§ Task details:
Reproduce the lines below verbatim. Pictures are to be omitted.

§ Stored entries:
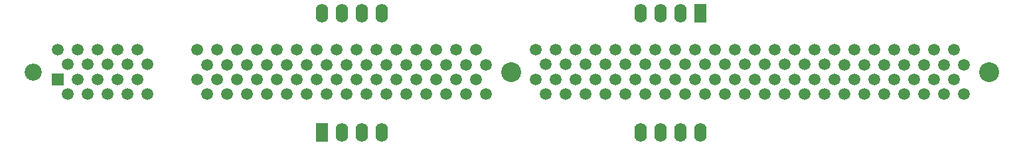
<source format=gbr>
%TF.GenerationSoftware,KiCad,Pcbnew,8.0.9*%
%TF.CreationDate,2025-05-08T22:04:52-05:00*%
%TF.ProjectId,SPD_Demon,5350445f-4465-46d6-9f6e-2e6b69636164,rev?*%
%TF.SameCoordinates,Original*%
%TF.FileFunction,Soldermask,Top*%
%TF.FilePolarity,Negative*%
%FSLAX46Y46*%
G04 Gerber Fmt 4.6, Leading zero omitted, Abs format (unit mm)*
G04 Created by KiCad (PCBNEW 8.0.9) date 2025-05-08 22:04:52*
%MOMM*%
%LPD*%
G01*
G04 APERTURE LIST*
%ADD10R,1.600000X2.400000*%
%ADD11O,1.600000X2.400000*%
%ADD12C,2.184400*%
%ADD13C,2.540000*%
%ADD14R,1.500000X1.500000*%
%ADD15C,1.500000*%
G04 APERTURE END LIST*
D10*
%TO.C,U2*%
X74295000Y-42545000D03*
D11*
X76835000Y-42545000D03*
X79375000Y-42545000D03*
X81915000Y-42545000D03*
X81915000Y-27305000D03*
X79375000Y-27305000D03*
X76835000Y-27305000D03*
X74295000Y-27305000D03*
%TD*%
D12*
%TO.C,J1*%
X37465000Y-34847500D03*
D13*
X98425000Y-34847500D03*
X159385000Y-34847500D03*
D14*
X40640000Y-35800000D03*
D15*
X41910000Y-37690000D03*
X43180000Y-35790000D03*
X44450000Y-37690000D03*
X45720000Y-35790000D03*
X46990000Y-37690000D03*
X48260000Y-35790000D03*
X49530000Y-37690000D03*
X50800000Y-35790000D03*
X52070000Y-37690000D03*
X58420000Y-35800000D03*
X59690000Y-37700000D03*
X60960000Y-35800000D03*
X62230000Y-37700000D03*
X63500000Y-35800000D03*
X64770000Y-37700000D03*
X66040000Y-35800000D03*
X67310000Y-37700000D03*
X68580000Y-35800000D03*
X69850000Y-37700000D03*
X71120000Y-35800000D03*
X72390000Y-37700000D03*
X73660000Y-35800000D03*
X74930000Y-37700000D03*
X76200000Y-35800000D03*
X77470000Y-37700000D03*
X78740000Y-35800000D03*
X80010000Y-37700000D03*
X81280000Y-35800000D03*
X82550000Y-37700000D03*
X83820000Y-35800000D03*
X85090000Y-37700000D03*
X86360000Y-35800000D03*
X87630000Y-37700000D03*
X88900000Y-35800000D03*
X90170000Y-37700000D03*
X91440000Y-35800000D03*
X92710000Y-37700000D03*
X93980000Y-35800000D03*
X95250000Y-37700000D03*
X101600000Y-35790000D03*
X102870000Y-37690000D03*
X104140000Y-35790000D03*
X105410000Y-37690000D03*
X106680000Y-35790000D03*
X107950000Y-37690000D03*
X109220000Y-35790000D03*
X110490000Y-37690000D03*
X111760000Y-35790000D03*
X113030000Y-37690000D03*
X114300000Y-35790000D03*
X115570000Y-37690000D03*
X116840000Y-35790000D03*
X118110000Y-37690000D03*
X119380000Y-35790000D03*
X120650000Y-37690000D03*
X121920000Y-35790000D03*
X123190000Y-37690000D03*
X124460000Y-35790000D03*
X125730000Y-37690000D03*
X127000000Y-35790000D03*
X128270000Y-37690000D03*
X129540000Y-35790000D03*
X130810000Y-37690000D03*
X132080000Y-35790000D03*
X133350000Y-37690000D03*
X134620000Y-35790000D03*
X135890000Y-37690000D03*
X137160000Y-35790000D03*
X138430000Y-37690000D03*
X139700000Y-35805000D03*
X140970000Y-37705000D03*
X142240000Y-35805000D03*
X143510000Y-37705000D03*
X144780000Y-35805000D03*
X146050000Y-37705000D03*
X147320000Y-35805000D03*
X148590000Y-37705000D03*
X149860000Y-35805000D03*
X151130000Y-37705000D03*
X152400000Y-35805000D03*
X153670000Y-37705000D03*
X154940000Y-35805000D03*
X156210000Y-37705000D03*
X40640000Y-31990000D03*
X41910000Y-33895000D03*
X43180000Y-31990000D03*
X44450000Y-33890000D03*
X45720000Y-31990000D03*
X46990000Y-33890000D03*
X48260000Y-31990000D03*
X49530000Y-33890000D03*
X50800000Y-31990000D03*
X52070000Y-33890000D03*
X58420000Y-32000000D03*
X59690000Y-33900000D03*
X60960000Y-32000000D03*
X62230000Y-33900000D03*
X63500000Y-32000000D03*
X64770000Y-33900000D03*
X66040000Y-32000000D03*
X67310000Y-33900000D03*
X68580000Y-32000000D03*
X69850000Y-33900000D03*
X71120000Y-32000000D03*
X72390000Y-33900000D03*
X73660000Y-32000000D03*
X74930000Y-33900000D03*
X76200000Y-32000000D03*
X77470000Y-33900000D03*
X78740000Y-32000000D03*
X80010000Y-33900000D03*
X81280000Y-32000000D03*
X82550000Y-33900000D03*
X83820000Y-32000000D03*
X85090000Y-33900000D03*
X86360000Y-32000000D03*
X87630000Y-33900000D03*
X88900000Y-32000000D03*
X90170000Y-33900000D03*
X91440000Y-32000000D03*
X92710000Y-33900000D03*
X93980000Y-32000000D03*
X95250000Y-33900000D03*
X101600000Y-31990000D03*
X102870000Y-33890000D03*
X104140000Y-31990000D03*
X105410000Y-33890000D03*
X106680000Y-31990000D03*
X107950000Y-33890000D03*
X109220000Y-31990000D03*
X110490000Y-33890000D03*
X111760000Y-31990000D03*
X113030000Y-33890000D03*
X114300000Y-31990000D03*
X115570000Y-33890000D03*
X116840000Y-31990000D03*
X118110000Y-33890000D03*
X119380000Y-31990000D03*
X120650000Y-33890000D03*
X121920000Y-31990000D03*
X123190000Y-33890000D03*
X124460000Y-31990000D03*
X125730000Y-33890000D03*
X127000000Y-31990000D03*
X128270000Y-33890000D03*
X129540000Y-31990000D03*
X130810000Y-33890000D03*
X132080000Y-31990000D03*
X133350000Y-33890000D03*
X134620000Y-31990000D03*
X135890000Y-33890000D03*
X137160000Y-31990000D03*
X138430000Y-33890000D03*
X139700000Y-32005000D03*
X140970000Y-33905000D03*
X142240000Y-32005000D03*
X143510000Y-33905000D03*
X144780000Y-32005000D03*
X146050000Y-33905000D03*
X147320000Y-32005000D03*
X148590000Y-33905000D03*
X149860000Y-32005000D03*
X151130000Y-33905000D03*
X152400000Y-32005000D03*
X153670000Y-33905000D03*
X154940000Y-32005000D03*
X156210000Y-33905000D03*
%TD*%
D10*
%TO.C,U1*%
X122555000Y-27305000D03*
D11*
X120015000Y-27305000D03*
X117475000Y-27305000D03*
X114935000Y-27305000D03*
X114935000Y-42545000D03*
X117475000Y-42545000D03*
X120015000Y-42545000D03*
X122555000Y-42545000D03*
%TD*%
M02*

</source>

§ Answer area:
<source format=gbr>
%TF.GenerationSoftware,KiCad,Pcbnew,8.0.9*%
%TF.CreationDate,2025-05-08T22:04:52-05:00*%
%TF.ProjectId,SPD_Demon,5350445f-4465-46d6-9f6e-2e6b69636164,rev?*%
%TF.SameCoordinates,Original*%
%TF.FileFunction,Soldermask,Top*%
%TF.FilePolarity,Negative*%
%FSLAX46Y46*%
G04 Gerber Fmt 4.6, Leading zero omitted, Abs format (unit mm)*
G04 Created by KiCad (PCBNEW 8.0.9) date 2025-05-08 22:04:52*
%MOMM*%
%LPD*%
G01*
G04 APERTURE LIST*
%ADD10R,1.600000X2.400000*%
%ADD11O,1.600000X2.400000*%
%ADD12C,2.184400*%
%ADD13C,2.540000*%
%ADD14R,1.500000X1.500000*%
%ADD15C,1.500000*%
G04 APERTURE END LIST*
D10*
%TO.C,U2*%
X74295000Y-42545000D03*
D11*
X76835000Y-42545000D03*
X79375000Y-42545000D03*
X81915000Y-42545000D03*
X81915000Y-27305000D03*
X79375000Y-27305000D03*
X76835000Y-27305000D03*
X74295000Y-27305000D03*
%TD*%
D12*
%TO.C,J1*%
X37465000Y-34847500D03*
D13*
X98425000Y-34847500D03*
X159385000Y-34847500D03*
D14*
X40640000Y-35800000D03*
D15*
X41910000Y-37690000D03*
X43180000Y-35790000D03*
X44450000Y-37690000D03*
X45720000Y-35790000D03*
X46990000Y-37690000D03*
X48260000Y-35790000D03*
X49530000Y-37690000D03*
X50800000Y-35790000D03*
X52070000Y-37690000D03*
X58420000Y-35800000D03*
X59690000Y-37700000D03*
X60960000Y-35800000D03*
X62230000Y-37700000D03*
X63500000Y-35800000D03*
X64770000Y-37700000D03*
X66040000Y-35800000D03*
X67310000Y-37700000D03*
X68580000Y-35800000D03*
X69850000Y-37700000D03*
X71120000Y-35800000D03*
X72390000Y-37700000D03*
X73660000Y-35800000D03*
X74930000Y-37700000D03*
X76200000Y-35800000D03*
X77470000Y-37700000D03*
X78740000Y-35800000D03*
X80010000Y-37700000D03*
X81280000Y-35800000D03*
X82550000Y-37700000D03*
X83820000Y-35800000D03*
X85090000Y-37700000D03*
X86360000Y-35800000D03*
X87630000Y-37700000D03*
X88900000Y-35800000D03*
X90170000Y-37700000D03*
X91440000Y-35800000D03*
X92710000Y-37700000D03*
X93980000Y-35800000D03*
X95250000Y-37700000D03*
X101600000Y-35790000D03*
X102870000Y-37690000D03*
X104140000Y-35790000D03*
X105410000Y-37690000D03*
X106680000Y-35790000D03*
X107950000Y-37690000D03*
X109220000Y-35790000D03*
X110490000Y-37690000D03*
X111760000Y-35790000D03*
X113030000Y-37690000D03*
X114300000Y-35790000D03*
X115570000Y-37690000D03*
X116840000Y-35790000D03*
X118110000Y-37690000D03*
X119380000Y-35790000D03*
X120650000Y-37690000D03*
X121920000Y-35790000D03*
X123190000Y-37690000D03*
X124460000Y-35790000D03*
X125730000Y-37690000D03*
X127000000Y-35790000D03*
X128270000Y-37690000D03*
X129540000Y-35790000D03*
X130810000Y-37690000D03*
X132080000Y-35790000D03*
X133350000Y-37690000D03*
X134620000Y-35790000D03*
X135890000Y-37690000D03*
X137160000Y-35790000D03*
X138430000Y-37690000D03*
X139700000Y-35805000D03*
X140970000Y-37705000D03*
X142240000Y-35805000D03*
X143510000Y-37705000D03*
X144780000Y-35805000D03*
X146050000Y-37705000D03*
X147320000Y-35805000D03*
X148590000Y-37705000D03*
X149860000Y-35805000D03*
X151130000Y-37705000D03*
X152400000Y-35805000D03*
X153670000Y-37705000D03*
X154940000Y-35805000D03*
X156210000Y-37705000D03*
X40640000Y-31990000D03*
X41910000Y-33895000D03*
X43180000Y-31990000D03*
X44450000Y-33890000D03*
X45720000Y-31990000D03*
X46990000Y-33890000D03*
X48260000Y-31990000D03*
X49530000Y-33890000D03*
X50800000Y-31990000D03*
X52070000Y-33890000D03*
X58420000Y-32000000D03*
X59690000Y-33900000D03*
X60960000Y-32000000D03*
X62230000Y-33900000D03*
X63500000Y-32000000D03*
X64770000Y-33900000D03*
X66040000Y-32000000D03*
X67310000Y-33900000D03*
X68580000Y-32000000D03*
X69850000Y-33900000D03*
X71120000Y-32000000D03*
X72390000Y-33900000D03*
X73660000Y-32000000D03*
X74930000Y-33900000D03*
X76200000Y-32000000D03*
X77470000Y-33900000D03*
X78740000Y-32000000D03*
X80010000Y-33900000D03*
X81280000Y-32000000D03*
X82550000Y-33900000D03*
X83820000Y-32000000D03*
X85090000Y-33900000D03*
X86360000Y-32000000D03*
X87630000Y-33900000D03*
X88900000Y-32000000D03*
X90170000Y-33900000D03*
X91440000Y-32000000D03*
X92710000Y-33900000D03*
X93980000Y-32000000D03*
X95250000Y-33900000D03*
X101600000Y-31990000D03*
X102870000Y-33890000D03*
X104140000Y-31990000D03*
X105410000Y-33890000D03*
X106680000Y-31990000D03*
X107950000Y-33890000D03*
X109220000Y-31990000D03*
X110490000Y-33890000D03*
X111760000Y-31990000D03*
X113030000Y-33890000D03*
X114300000Y-31990000D03*
X115570000Y-33890000D03*
X116840000Y-31990000D03*
X118110000Y-33890000D03*
X119380000Y-31990000D03*
X120650000Y-33890000D03*
X121920000Y-31990000D03*
X123190000Y-33890000D03*
X124460000Y-31990000D03*
X125730000Y-33890000D03*
X127000000Y-31990000D03*
X128270000Y-33890000D03*
X129540000Y-31990000D03*
X130810000Y-33890000D03*
X132080000Y-31990000D03*
X133350000Y-33890000D03*
X134620000Y-31990000D03*
X135890000Y-33890000D03*
X137160000Y-31990000D03*
X138430000Y-33890000D03*
X139700000Y-32005000D03*
X140970000Y-33905000D03*
X142240000Y-32005000D03*
X143510000Y-33905000D03*
X144780000Y-32005000D03*
X146050000Y-33905000D03*
X147320000Y-32005000D03*
X148590000Y-33905000D03*
X149860000Y-32005000D03*
X151130000Y-33905000D03*
X152400000Y-32005000D03*
X153670000Y-33905000D03*
X154940000Y-32005000D03*
X156210000Y-33905000D03*
%TD*%
D10*
%TO.C,U1*%
X122555000Y-27305000D03*
D11*
X120015000Y-27305000D03*
X117475000Y-27305000D03*
X114935000Y-27305000D03*
X114935000Y-42545000D03*
X117475000Y-42545000D03*
X120015000Y-42545000D03*
X122555000Y-42545000D03*
%TD*%
M02*

</source>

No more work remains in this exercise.